Title: MAPPING MICROSATELLITE MARKERS IDENTIFIED IN PORCINE EST SEQUENCES

Author
item Rohrer, Gary
item Fahrenkrug, Scott
item TAO, N - MONSANTO CO
item WARREN, W - MONSANTO CO

Submitted to: Journal of Animal Science Supplement
Publication Type: Abstract Only
Publication Acceptance Date: 2/5/2001
Publication Date: N/A
Citation: N/A

Interpretive Summary:

Technical Abstract: A recent focus of swine genomics research has been to sequence a significant number of the genes which are expressed in the pig. Single-pass sequence data from cDNA clones between 400 and 600 bases in length, are called expressed sequence tags (EST). A sequence search of these data in GenBank and the MARC swine EST data identified over 100 sequence files which contained a microsatellite repeat. Most repeat motifs detected were dinucleotide (CA/GT) repeats; however, a number of tri-, tetra-, penta- and hexa-nucleotide repeats were also detected.

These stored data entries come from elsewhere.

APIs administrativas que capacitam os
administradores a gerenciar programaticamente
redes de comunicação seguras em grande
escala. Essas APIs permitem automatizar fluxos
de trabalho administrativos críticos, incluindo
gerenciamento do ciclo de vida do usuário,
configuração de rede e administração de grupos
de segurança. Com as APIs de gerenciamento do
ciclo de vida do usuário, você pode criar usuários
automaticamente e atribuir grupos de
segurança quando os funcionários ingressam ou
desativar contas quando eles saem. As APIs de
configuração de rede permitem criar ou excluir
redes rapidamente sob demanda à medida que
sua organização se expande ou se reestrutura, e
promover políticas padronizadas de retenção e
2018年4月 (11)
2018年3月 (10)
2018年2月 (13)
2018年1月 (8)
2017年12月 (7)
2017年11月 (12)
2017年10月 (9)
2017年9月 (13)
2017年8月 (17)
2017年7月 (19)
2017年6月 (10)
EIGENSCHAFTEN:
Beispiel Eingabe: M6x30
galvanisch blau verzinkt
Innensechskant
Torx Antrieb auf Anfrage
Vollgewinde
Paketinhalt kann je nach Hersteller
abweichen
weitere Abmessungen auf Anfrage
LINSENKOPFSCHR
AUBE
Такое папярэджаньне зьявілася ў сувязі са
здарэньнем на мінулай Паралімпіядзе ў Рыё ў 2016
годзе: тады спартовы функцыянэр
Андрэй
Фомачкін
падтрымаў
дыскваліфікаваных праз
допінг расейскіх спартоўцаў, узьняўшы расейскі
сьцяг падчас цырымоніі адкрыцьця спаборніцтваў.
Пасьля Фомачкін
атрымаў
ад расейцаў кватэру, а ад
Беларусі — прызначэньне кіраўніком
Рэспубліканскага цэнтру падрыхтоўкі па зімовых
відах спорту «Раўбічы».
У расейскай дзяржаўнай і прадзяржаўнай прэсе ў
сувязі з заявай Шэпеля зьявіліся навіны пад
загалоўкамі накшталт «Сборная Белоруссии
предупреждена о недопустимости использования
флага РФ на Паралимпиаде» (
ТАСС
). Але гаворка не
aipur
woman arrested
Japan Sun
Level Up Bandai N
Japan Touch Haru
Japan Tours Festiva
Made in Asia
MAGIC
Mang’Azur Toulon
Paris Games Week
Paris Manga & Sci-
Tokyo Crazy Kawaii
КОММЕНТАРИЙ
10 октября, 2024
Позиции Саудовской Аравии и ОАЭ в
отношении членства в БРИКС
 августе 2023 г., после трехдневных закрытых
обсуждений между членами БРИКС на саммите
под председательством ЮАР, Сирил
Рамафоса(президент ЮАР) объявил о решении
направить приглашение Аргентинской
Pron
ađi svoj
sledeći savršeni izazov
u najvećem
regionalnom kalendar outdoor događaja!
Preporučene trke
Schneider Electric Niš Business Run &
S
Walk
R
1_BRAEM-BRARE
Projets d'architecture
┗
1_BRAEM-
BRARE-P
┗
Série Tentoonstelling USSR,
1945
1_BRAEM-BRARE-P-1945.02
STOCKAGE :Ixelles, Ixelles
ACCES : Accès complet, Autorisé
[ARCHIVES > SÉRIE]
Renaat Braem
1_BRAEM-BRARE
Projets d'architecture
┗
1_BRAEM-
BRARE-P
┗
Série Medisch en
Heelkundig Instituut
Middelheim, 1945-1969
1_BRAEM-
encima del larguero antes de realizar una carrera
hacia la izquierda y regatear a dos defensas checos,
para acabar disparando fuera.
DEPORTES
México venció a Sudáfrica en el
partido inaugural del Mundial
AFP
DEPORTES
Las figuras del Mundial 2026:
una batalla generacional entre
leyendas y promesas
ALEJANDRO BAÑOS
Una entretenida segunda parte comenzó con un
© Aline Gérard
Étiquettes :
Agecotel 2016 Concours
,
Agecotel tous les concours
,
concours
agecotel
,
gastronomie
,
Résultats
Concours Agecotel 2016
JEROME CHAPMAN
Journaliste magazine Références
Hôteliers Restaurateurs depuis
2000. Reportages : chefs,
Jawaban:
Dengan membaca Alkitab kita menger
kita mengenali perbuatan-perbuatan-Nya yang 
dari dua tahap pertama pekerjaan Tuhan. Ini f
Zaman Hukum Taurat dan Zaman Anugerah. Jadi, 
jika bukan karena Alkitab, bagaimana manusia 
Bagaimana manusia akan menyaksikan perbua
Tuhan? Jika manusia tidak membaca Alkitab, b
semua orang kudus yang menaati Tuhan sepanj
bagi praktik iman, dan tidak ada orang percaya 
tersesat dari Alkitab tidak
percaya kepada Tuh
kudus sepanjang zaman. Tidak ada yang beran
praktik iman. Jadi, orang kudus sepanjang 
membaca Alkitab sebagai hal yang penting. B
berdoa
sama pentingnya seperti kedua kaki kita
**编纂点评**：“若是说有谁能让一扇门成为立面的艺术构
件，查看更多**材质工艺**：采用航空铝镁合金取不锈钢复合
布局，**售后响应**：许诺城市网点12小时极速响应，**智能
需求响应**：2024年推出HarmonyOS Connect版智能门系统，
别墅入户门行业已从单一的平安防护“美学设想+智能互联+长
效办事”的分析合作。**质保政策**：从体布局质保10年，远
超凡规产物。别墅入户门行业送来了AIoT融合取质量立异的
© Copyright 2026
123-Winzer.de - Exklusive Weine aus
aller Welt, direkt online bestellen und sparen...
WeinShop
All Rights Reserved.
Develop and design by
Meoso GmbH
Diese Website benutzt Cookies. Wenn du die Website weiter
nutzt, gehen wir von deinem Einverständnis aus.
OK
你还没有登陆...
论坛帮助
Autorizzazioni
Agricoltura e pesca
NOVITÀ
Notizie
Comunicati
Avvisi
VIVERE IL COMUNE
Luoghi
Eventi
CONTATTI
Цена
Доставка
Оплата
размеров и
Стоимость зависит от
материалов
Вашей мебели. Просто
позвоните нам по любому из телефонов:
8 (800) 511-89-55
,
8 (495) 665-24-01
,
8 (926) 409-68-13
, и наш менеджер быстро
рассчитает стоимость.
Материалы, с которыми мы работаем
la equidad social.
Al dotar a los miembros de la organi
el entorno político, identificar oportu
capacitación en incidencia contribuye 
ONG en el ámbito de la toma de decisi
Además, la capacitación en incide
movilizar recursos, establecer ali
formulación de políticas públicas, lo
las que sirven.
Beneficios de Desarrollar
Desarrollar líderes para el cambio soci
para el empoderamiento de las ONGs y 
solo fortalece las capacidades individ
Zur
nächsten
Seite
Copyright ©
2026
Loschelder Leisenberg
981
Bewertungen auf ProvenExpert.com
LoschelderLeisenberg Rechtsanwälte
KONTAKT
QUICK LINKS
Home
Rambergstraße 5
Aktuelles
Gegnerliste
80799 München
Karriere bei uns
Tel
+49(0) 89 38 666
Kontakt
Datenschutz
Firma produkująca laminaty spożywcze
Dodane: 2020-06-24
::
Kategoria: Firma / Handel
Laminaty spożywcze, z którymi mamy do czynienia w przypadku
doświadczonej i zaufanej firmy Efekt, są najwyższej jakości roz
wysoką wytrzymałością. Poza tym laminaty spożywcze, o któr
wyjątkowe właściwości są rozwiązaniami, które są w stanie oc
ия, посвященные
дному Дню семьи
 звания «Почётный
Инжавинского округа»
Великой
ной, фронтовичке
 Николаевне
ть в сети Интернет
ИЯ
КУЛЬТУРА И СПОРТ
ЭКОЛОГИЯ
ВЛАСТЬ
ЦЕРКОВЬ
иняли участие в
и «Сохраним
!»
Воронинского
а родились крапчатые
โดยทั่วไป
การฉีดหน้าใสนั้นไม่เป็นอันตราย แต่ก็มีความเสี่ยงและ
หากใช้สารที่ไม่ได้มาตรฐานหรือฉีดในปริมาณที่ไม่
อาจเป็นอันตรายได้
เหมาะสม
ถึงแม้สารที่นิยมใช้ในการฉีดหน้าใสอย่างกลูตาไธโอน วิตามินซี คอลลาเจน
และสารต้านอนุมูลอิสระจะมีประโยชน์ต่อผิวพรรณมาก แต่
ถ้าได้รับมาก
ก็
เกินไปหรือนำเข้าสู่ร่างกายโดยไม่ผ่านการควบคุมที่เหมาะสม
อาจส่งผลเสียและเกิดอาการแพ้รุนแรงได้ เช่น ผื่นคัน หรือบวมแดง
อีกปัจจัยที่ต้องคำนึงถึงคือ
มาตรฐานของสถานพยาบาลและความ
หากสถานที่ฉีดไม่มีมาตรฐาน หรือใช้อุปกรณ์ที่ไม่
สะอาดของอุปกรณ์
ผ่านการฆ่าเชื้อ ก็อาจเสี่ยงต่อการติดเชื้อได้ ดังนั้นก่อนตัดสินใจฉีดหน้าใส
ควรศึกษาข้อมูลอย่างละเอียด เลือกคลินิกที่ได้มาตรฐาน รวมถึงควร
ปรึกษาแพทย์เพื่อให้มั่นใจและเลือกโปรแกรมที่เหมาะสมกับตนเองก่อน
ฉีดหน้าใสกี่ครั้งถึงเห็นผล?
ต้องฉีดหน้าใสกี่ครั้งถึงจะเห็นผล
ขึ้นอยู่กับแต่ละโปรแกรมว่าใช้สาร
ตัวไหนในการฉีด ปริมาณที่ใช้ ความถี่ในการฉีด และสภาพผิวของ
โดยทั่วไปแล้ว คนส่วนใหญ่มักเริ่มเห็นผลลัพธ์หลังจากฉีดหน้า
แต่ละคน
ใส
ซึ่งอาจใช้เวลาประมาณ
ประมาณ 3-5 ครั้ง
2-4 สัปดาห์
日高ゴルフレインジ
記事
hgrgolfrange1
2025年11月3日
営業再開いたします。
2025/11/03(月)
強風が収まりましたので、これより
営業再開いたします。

Fifty-eight pair of primers were ordered representing 44 di-, 7 tri-, 1 tetra-, 1 penta-, and 4 hexa-nucleotide repeats, as well as 1 compound (contained a di-, tri- and tetra-nucleotide repeat) repeat motif. Thirty-four markers were polymorphic, 13 markers were uninformative and 11 primer pairs failed to satisfactorily amplify genomic DNA. A comparison of di-nucleotide repeat versus markers with repeat motifs of 3-6 bases determined that 73% of the di-nucleotide markers were useful relative to only 8% for the other repeat motifs. The difference was due to a much higher percentage of monomorphic markers in the 3-6 base repeat motif markers than in the di-nucleotide markers (69% vs 9%). Either the higher order repeat motifs are less polymorphic in the porcine genome or our selection criteria was too low. The mapped markers not only add useful microsatellites to the porcine genetic map but they also provide valuable links between the porcine and human genome.